Finding the second smallest integer in array

Question

We are required in our assignment to find the second smallest integer in one array recursively. However, for the sake of understanding the subject more, I want to do it iter

Answer 1

Here is TimeComlexity Linear O(N):

  public static int secondSmallest(int[] arr) {
    if(arr==null || arr.length < 2) {
        throw new IllegalArgumentException("Input array too small");
    }

    //implement
    int firstSmall = -1;
    int secondSmall = -1;

    //traverse to find 1st small integer on array
    for (int i = 0; i<arr.length;i++)
        if (firstSmall == -1 || arr[firstSmall]>arr[i])
            firstSmall = i;

     //traverse to array find 2 integer, and skip first small
    for (int i = 0;i<arr.length;i++) {
        if (i != firstSmall && (secondSmall == -1 || arr[secondSmall] > arr[i]))
            secondSmall = i;
    }

    return arr[secondSmall];
}

Answer 2

public class SecondSmallestNumberInArray 
        {
            public static void main(String[] args) 
            {
                int arr[] = { 99, 76, 47, 85, 929, 52, 48, 36, 66, 81, 9 };
                int smallest = arr[0];
                int secondSmallest = arr[0];

                System.out.println("The given array is:");
                boolean find = false;
                boolean flag = true;

                for (int i = 0; i < arr.length; i++) 
                {
                    System.out.print(arr[i] + "  ");
                }

                System.out.println("");

                while (flag) 
                {
                    for (int i = 0; i < arr.length; i++) 
                    {
                        if (arr[i] < smallest) 
                        {   
                            find = true;
                            secondSmallest = smallest;
                            smallest = arr[i];
                        } else if (arr[i] < secondSmallest) {   
                            find = true;
                            secondSmallest = arr[i];
                        }
                    }
                    if (find) {
                        System.out.println("\nSecond Smallest number is Array : ->  " + secondSmallest);
                        flag = false;
                    } else {
                        smallest = arr[1];
                        secondSmallest = arr[1];
                    }
                }
            }
        }

    **Output is**

    D:\Java>java SecondSmallestNumberInArray

    The given array is:

    99  76  47  85  929  52  48  36  66  81  9

    Second Smallest number is Array : ->  36

    D:\Java>

Answer 3

Here's a Swift version that runs in linear time. Basically, find the smallest number. Then assign the 2nd minimum number as the largest value. Then loop through through the array and find a number greater than the smallest one but also smaller than the 2nd smallest found so far.

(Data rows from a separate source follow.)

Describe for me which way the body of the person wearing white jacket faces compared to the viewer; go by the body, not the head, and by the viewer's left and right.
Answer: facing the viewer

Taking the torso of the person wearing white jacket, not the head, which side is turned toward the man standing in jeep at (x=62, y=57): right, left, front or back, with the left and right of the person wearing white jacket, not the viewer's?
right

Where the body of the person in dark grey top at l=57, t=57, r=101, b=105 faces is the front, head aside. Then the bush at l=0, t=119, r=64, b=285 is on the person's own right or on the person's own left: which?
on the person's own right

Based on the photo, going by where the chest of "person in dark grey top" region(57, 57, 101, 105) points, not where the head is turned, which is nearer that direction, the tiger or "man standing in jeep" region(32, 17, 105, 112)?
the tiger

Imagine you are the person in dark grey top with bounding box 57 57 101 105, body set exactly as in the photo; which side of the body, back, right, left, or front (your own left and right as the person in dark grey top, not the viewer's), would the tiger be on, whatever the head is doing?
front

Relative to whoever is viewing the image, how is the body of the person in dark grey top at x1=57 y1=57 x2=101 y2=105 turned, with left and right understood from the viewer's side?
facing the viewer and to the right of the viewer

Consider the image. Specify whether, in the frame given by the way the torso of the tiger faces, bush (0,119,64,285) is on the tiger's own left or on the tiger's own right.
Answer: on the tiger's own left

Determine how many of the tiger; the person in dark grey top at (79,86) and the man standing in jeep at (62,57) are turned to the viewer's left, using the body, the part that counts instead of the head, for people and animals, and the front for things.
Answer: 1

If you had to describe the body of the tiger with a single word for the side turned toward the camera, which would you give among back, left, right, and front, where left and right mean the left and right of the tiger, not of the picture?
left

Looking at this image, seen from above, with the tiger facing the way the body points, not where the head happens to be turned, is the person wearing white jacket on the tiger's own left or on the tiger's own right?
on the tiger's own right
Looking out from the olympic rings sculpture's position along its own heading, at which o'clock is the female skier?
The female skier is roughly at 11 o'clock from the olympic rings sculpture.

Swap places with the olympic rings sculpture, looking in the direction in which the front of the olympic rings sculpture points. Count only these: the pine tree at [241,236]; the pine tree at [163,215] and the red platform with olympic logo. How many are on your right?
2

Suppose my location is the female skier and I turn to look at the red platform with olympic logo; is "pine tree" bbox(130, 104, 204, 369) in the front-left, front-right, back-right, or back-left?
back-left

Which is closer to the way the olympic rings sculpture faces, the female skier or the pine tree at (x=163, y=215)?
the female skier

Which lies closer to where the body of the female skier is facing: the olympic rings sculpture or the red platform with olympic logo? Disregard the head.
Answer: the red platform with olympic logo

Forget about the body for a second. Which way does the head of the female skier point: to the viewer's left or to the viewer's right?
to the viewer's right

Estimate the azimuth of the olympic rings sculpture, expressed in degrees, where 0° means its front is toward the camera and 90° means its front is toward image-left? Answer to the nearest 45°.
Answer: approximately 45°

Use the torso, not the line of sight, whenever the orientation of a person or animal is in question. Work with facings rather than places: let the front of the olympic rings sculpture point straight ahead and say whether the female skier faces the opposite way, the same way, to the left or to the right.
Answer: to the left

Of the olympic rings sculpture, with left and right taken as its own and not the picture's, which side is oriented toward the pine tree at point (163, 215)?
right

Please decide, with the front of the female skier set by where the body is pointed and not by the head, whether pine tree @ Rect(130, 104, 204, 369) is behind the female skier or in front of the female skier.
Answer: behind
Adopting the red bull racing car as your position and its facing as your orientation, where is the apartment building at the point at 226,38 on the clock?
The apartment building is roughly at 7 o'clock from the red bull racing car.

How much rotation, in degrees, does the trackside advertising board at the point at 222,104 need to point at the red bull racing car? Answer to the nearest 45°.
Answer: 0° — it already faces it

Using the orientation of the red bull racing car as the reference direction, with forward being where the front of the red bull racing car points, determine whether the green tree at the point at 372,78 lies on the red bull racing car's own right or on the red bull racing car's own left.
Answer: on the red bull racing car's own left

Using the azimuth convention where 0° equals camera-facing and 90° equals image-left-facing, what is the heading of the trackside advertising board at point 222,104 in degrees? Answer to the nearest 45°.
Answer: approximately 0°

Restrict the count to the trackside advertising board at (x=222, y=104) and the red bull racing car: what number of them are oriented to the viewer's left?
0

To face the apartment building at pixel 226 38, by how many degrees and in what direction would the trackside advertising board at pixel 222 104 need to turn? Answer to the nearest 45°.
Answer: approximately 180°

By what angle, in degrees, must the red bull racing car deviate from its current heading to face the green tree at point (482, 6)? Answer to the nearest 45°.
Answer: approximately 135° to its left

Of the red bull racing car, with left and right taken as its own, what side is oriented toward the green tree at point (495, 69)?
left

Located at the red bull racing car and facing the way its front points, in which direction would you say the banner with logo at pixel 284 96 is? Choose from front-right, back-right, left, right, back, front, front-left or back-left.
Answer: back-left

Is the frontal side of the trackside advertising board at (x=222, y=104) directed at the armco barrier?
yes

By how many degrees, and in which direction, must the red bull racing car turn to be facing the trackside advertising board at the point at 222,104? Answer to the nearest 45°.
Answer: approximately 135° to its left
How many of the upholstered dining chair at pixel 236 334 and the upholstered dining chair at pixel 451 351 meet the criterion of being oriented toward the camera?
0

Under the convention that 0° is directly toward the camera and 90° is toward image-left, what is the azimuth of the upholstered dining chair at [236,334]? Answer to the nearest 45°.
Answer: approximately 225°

func findSecondMinimumElementLinear(in nums: [Int]) -> Int? {
    // If the size is less than 2, then returl nil.
    guard nums.count > 1 else { return nil }

    // First, convert it into a set to reduce duplicates.
    let uniqueNums = Array(Set(nums))

    // There is no point in sorting if all the elements were the same since it will only leave 1 element
    // after the set removed duplicates.
    if uniqueNums.count == 1 { return nil }

    let min: Int = uniqueNums.min() ?? 0 // O(n)
    var secondMinNum: Int = uniqueNums.max() ?? 0 // O(n)
    // O(n)
    for num in uniqueNums {
        if num > min && num < secondMinNum {
            secondMinNum = num
        }
    }

    return secondMinNum
}

Answer 4

Try this one.

    public static void main(String args[]){
        int[] array = new int[]{10, 30, 15, 8, 20, 4};

        int min, secondMin;

        if (array[0] > array[1]){
            min = array[1];
            secondMin = array[0];
        }
        else{
            min = array[0];
            secondMin = array[1];
        }

        for (int i=2; i<array.length; i++){
            if (array[i] < min){
                secondMin = min;
                min = array[i];
            }
            else if ((array[i] > min) && (array[i] < secondMin)){
                secondMin = array[i];
            }
        }
       System.out.println(secondMin);
  }

Answer 5

Find the second minimum element of an array in Python, short and simple

def second_minimum(arr):
    second = arr[1]
    first = arr[0]

    for n in arr:
        if n < first:
            first = n
        if n > first and n < second  :
            second = n

    return second

print(second_minimum([-2, 4, 5, -1, 2, 3, 0, -4, 1, 99, -6, -5, -19]))

Answer 6

public static void main(String[] args)  {
    int arr[] = {6,1,37,-4,12,46,5,64,21,2,-4,-3};
    int lowest =arr[0];
    int sec_lowest =arr[0];
    for(int n : arr){
        if (lowest >  n)
        {
            sec_lowest = lowest;
            lowest = n;

        }
        else if (sec_lowest > n && lowest != n)
            sec_lowest = n;
    }

    System.out.println(lowest+"   "+sec_lowest);

    }